New tools, model systems, and multiplexed imaging for the study of multi-cellular tumour environments
In person and online
As part of our Monday seminar series we are delighted to welcome our speaker:
Dr. Hartland Jackson
Investigator, Systems Biology Program, Lunenfeld-Tanenbaum Research Institute, Mount Sinai Health System
Early Career Investigator, Ontario Institute of Cancer Research
Assistant Professor, Department of Molecular Genetics, University of Toronto
Canada Research Chair in Systems Pathology
Hosted by
How to join
The event will be hybrid.
To join in person: Medical Sciences Building MSB 2170, University of Toronto
To join online: A Zoom link will be sent to the LMP community in the Friday events bulletin.

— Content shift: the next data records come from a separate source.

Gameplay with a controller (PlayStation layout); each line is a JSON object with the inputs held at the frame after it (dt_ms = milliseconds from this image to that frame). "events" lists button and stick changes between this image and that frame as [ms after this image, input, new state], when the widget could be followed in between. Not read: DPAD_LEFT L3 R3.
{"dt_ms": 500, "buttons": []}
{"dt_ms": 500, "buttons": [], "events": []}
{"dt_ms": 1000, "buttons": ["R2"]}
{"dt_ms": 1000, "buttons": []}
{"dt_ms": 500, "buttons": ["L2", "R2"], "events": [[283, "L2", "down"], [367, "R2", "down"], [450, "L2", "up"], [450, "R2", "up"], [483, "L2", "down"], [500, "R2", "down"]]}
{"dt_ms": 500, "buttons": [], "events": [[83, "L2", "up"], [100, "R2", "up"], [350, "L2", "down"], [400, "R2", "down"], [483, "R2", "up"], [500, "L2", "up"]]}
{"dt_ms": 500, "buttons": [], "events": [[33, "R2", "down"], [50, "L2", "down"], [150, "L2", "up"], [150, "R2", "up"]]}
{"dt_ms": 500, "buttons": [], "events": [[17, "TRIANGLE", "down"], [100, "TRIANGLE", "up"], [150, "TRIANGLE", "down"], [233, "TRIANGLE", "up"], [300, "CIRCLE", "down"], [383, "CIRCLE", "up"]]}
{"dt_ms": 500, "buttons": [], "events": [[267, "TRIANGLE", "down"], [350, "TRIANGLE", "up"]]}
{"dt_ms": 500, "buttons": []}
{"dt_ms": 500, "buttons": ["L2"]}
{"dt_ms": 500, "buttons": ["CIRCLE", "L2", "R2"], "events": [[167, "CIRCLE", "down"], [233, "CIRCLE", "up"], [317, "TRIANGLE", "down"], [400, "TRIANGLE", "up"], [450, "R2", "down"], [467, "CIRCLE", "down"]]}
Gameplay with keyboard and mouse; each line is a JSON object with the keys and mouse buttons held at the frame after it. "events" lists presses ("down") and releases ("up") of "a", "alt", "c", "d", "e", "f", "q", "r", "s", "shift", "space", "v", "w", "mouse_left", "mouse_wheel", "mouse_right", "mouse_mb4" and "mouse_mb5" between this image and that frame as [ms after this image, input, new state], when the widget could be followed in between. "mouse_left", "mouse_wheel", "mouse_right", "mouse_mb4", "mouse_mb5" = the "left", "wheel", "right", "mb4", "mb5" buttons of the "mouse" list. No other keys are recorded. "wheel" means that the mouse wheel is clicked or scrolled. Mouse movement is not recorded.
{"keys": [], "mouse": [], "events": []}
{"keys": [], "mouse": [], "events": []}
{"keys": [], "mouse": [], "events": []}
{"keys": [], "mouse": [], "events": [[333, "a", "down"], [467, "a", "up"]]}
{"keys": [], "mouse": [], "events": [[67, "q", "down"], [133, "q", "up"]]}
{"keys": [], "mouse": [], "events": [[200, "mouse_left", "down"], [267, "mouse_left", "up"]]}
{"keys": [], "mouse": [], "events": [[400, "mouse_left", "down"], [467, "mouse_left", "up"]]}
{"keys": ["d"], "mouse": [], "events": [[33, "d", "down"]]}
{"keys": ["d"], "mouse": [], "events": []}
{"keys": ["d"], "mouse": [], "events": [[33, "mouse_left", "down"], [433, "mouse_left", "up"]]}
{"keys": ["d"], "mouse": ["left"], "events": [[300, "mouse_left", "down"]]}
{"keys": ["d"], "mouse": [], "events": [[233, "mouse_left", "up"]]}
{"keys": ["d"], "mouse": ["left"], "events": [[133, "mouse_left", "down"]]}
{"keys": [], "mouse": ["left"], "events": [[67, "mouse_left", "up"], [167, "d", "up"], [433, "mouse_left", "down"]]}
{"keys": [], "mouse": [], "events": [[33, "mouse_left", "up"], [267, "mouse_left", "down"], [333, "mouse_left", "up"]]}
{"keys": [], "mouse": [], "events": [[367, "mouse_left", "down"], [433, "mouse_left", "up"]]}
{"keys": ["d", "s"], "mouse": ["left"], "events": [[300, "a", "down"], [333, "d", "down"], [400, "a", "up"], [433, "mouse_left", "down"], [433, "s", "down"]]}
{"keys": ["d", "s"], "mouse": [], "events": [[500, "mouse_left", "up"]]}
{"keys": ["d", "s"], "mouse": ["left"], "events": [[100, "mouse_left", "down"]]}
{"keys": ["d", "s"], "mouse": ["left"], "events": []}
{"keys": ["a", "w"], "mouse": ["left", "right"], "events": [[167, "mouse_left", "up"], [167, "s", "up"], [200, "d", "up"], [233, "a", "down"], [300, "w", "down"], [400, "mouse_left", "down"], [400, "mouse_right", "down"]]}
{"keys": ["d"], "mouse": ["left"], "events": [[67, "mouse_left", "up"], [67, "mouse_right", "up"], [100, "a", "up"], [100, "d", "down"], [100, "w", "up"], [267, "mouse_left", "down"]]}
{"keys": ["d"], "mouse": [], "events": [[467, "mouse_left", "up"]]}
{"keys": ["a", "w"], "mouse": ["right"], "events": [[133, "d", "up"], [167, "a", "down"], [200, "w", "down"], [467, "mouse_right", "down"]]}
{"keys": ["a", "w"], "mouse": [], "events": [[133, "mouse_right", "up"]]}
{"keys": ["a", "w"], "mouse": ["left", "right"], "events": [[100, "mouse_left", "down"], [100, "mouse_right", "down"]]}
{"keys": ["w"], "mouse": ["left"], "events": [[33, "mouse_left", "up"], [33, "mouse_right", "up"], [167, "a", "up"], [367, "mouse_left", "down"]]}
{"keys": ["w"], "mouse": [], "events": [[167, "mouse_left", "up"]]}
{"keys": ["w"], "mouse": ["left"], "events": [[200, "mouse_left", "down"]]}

If you are not part of LMP and wish to join this talk online, please contact:
Louella D'Cunha
Speaker bio: Hartland Jackson
My research group is focused on understanding tissues and tumours as the integrated outcome of their single cell components. To do so, we develop and utilize experimental and computational methods for the measurement of spatially resolved single cells in structured tissues. We have benchmarked and standardized experimental and computational workflows and developed new approaches to address critical bottlenecks and pain points in multiplexed imaging and spatial single cell analysis. The resulting high-throughput, systematic approach allows us to simultaneously quantify tissue features at multiple scales, from rare single cells to multicellular tissue architectures.
By studying these features in diverse model systems and large clinical cohorts we aim to identify and target the multi-cellular tumour microenvironments that drive disease progression and therapeutic resistance.
My work has developed a novel single cell pathology approach to precision medicine and using this, identified multi-parameter and topographical biomarkers of disease outcome in breast cancer. We are now extending and applying this approach to study clinical samples from high-risk cancers and other inflammatory disease states. We have combined multiplexed imaging technologies with functional genetics and synthetic biology in mouse models of disease in order to strive to unravel the complex cellular environments driving cancer progression and maintaining tissue homeostasis and are now developing screening methods to discover the signaling factors controlling these cellular ecosystems.